**Task description**
Copy out exactly the lines from the first line of the material below through the line containing "histopathology image of", and nothing beyond them.

Segment Open

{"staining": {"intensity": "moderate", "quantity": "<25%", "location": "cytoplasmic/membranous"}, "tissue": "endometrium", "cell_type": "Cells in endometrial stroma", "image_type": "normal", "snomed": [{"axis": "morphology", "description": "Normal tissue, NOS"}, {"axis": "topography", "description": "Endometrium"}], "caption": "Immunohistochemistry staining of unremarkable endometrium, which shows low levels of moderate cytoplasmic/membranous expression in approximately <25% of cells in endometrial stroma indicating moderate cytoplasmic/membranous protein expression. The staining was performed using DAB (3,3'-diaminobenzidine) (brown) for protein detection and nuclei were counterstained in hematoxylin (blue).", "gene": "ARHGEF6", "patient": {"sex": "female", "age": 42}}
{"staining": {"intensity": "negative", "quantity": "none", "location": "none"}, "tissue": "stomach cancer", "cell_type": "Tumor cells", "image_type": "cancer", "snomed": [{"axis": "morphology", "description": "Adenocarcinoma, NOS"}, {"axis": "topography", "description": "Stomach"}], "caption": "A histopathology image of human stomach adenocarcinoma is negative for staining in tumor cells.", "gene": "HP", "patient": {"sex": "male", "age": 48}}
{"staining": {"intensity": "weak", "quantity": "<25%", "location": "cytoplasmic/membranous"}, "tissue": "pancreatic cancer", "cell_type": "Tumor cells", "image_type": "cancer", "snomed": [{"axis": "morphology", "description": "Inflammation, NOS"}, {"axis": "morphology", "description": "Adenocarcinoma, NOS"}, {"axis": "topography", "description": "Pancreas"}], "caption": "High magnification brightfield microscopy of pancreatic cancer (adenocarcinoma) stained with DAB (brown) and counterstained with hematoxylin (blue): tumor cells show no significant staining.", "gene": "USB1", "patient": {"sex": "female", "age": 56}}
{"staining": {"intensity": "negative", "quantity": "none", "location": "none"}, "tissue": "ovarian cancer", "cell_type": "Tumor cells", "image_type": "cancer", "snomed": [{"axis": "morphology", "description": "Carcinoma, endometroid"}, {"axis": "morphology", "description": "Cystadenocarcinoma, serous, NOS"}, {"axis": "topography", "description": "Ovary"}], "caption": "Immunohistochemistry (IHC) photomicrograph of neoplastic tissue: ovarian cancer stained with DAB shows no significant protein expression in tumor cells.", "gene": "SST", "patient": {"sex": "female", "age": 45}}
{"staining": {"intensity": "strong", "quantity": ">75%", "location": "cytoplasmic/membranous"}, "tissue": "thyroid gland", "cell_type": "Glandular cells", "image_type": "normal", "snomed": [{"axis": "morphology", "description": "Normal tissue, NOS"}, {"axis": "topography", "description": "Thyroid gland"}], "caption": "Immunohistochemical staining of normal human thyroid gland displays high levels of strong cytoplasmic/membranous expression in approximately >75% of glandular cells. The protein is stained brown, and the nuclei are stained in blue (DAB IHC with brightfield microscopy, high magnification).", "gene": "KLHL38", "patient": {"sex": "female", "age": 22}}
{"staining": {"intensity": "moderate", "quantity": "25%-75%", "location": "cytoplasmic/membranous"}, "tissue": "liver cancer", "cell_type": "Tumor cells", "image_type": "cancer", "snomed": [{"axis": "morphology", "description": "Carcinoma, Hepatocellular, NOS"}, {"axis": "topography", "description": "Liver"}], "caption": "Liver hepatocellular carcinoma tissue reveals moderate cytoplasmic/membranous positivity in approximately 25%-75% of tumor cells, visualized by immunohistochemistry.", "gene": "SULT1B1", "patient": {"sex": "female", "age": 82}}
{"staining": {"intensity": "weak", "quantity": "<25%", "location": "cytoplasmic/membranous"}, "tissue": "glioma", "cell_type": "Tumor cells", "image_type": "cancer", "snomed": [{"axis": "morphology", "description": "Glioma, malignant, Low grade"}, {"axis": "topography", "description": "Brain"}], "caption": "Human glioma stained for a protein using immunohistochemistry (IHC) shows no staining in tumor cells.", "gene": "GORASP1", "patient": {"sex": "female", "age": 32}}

Segment Closed

**Response to this task**
{"staining": {"intensity": "moderate", "quantity": "<25%", "location": "cytoplasmic/membranous"}, "tissue": "endometrium", "cell_type": "Cells in endometrial stroma", "image_type": "normal", "snomed": [{"axis": "morphology", "description": "Normal tissue, NOS"}, {"axis": "topography", "description": "Endometrium"}], "caption": "Immunohistochemistry staining of unremarkable endometrium, which shows low levels of moderate cytoplasmic/membranous expression in approximately <25% of cells in endometrial stroma indicating moderate cytoplasmic/membranous protein expression. The staining was performed using DAB (3,3'-diaminobenzidine) (brown) for protein detection and nuclei were counterstained in hematoxylin (blue).", "gene": "ARHGEF6", "patient": {"sex": "female", "age": 42}}
{"staining": {"intensity": "negative", "quantity": "none", "location": "none"}, "tissue": "stomach cancer", "cell_type": "Tumor cells", "image_type": "cancer", "snomed": [{"axis": "morphology", "description": "Adenocarcinoma, NOS"}, {"axis": "topography", "description": "Stomach"}], "caption": "A histopathology image of human stomach adenocarcinoma is negative for staining in tumor cells.", "gene": "HP", "patient": {"sex": "male", "age": 48}}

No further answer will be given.